* _WHAT TO PRODUCE_
All lines in the material with the string "back" should be listed.

* _ENTRIES PROVIDED_
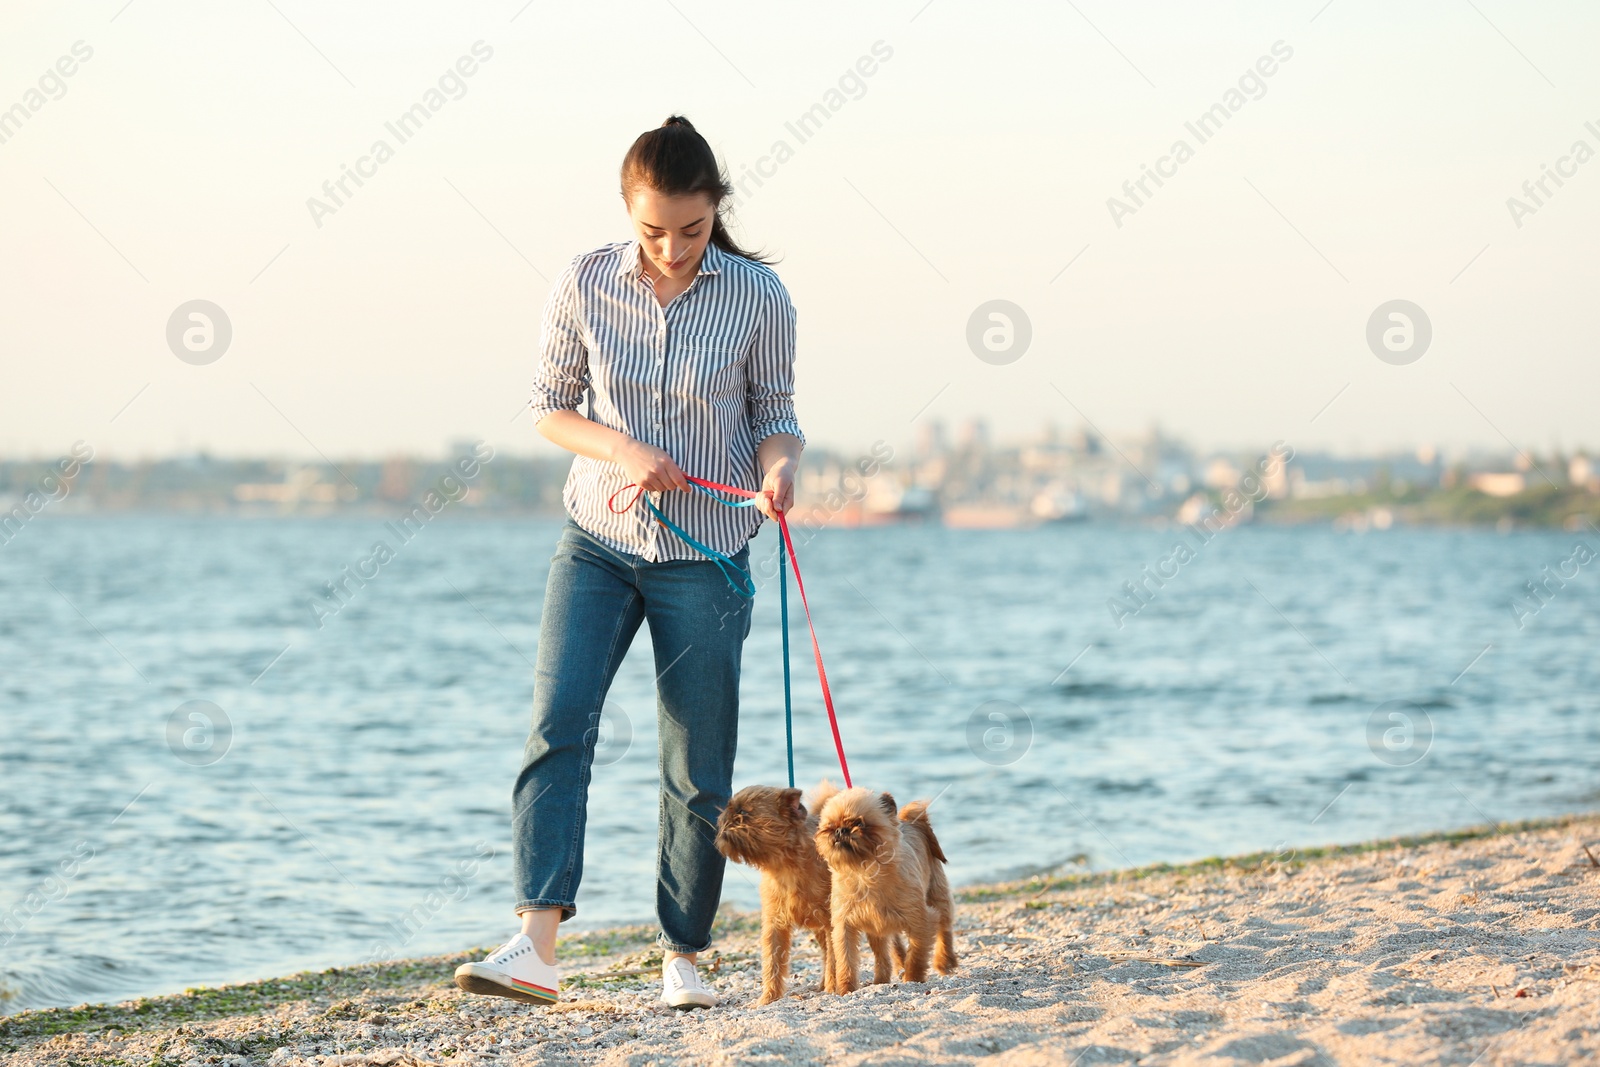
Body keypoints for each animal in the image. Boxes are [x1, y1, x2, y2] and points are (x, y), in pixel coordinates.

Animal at [720, 783, 851, 1004]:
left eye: (743, 813)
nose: (724, 817)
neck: (785, 865)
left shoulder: (832, 923)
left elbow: (835, 959)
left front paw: (833, 989)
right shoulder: (775, 925)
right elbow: (772, 962)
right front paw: (768, 998)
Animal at [819, 783, 953, 991]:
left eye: (860, 823)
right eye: (829, 826)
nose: (841, 830)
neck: (865, 871)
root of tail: (911, 823)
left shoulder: (921, 920)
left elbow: (917, 955)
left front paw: (912, 978)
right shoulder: (844, 926)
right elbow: (846, 960)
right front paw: (846, 988)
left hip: (938, 897)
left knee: (945, 929)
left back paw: (944, 961)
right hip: (877, 930)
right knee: (883, 955)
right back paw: (880, 980)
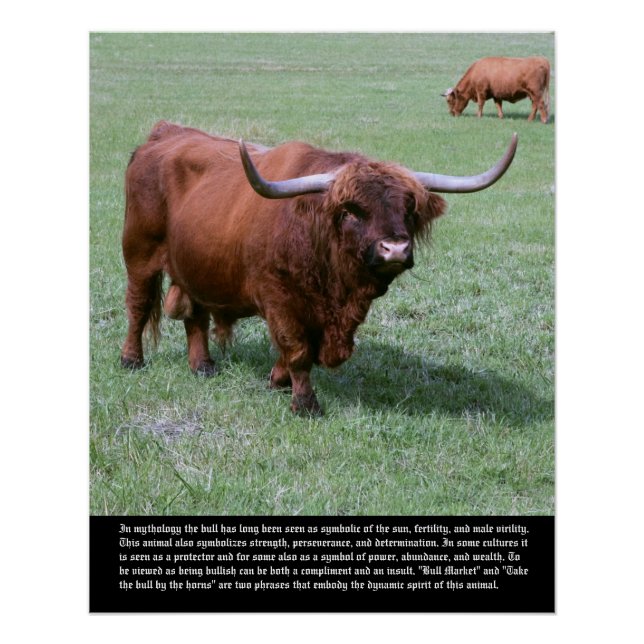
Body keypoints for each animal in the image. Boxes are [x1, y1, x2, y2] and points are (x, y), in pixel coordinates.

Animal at [121, 121, 517, 415]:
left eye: (409, 208)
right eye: (351, 211)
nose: (395, 249)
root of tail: (163, 135)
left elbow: (310, 351)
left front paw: (277, 380)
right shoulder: (279, 298)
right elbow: (297, 349)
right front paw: (304, 402)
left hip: (196, 264)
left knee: (195, 315)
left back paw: (203, 366)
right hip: (139, 253)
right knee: (138, 306)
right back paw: (131, 360)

* _WRITTEN ANSWER_
left back paw: (944, 961)
right back paw: (880, 980)
left back paw: (203, 366)
right back paw: (131, 360)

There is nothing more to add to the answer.